Corruption institutionnalisée
«Le problème dans un pays comme le Liban est que la corruption fait partie intégrante des mœurs, explique Yehya Hakim. Elle est presque institutionnalisée. En l’absence de loi pour punir de telles pratiques, elle est même admise par la société».
A la question de savoir de quels types de corruption souffre le pays, Hakim évoque «toutes sortes de corruption possibles. Si cette pratique est d’ailleurs si acceptée dans le pays, c’est parce qu’elle ne profite pas seulement aux politiciens, mais à chaque individu libanais à son échelle, prévient-il. Dès lors que vous accordez un pourboire à une administration pour faire vos formalités, vous contribuez à la corruption».
Selon Yehya Hakim, la première manifestation de la corruption au Liban est l’absence de statistiques officielles. «Nous n’avons pas eu de recensement de la population depuis 1932, insiste-t-il. Nous n’avons, en réalité, aucun chiffre précis pouvant dire combien d’habitants compte notre propre pays! Nous n’avons aucune idée du nombre de personnes travaillant dans les différents secteurs de l’économie libanaise».
L’absence de coordination entre les différentes administrations reflète également cette corruption généralisée, selon le secrétaire général de la LTA. «La Banque centrale et le ministère des Finances n’arrivent toujours pas à s’accorder sur les dépenses du budget, s’exaspère-t-il. Nous sommes le seul pays au monde à fonctionner sans budget depuis dix ans».

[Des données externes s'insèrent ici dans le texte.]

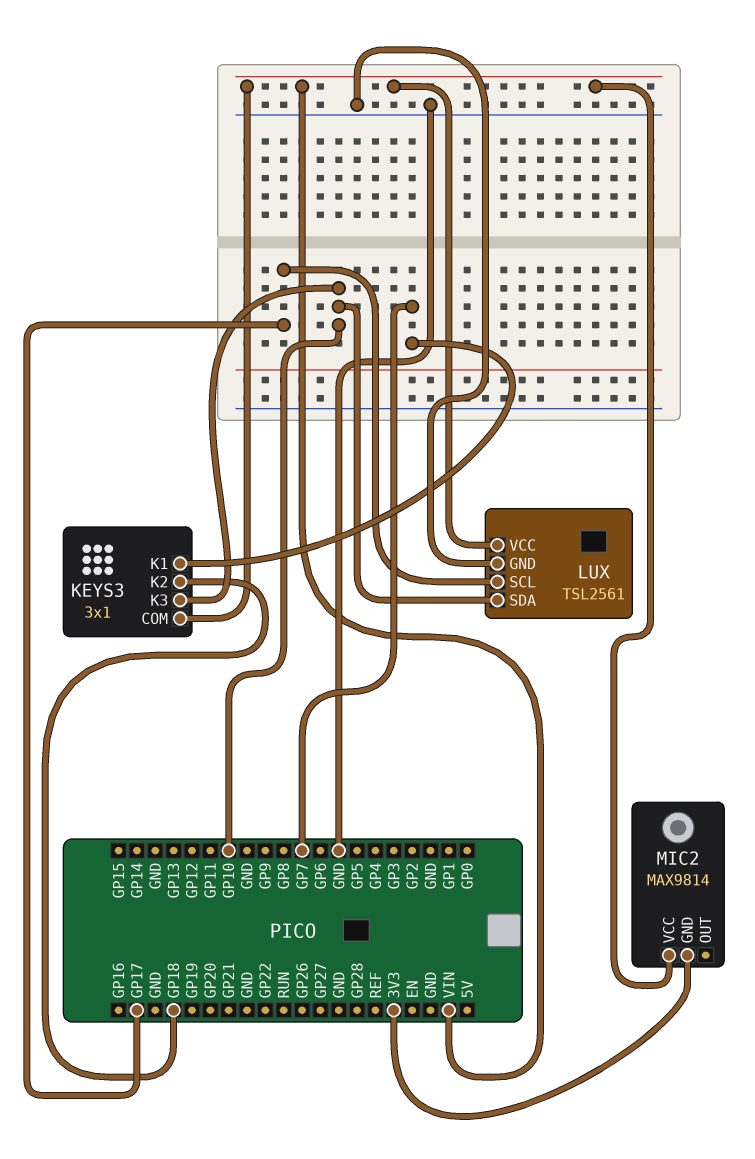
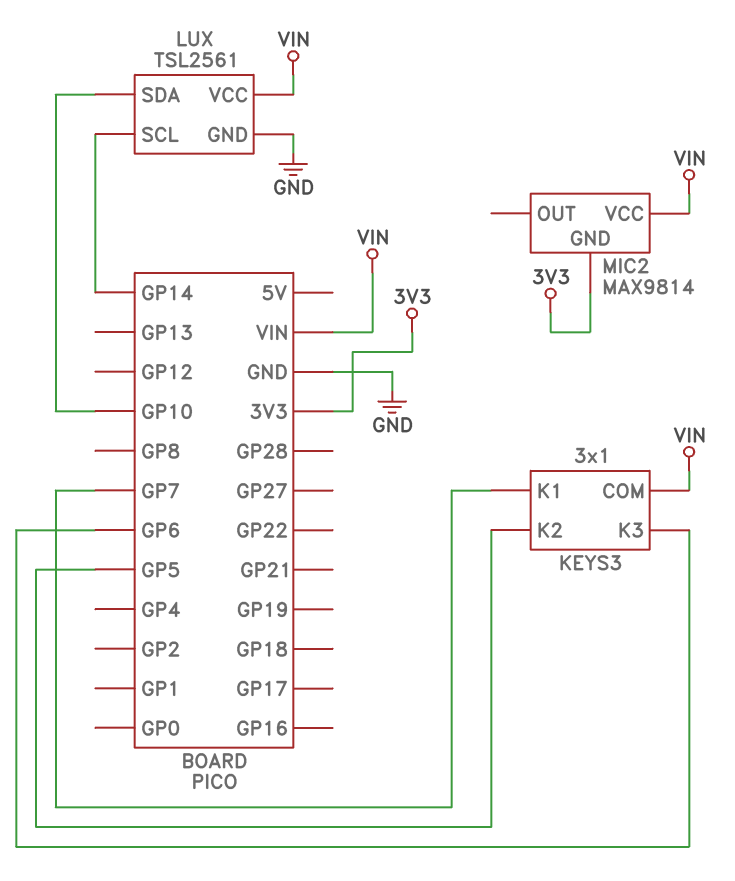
KEYS3 pin K2: GP18 -> GP5
KEYS3 pin K3: GP10 -> GP6
LUX pin SCL: GP17 -> GP14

La solution doit, selon Hakim, passer par une réforme administrative et financière complète. Mais selon ses estimations, il faudrait au Liban une douzaine d’années pour y parvenir. «L’illustration de cette corruption généralisée est l’affaire des déchets que nous soulevons depuis les années 2000, mais qui n’a jamais été considérée comme une priorité et qui ne l’est en réalité toujours pas».
Un chaos organisé
Yehya Hakim conclut sur une note d’optimisme. «Malgré tout, nous avons surmonté tous les obstacles, le dernier miracle s’étant produit le 8 novembre lorsque nous avons voté les prêts de la Banque mondiale parmi d’autres lois économiques dites de nécessité. Malgré l’absence de budget, nous avons toujours réussi à payer les fonctionnaires, même in extremis».
Le secrétaire général de l’association insiste enfin sur le caractère aléatoire de cet indice. «Il faut se méfier des classements internationaux, insiste-t-il. S’il est vrai que le Liban a fait de la corruption une pratique courante, sa position dans un classement mondial est difficile à évaluer. C’est précisément pour cela que nous avons nommé cet indice IPC: indice de perception de la corruption.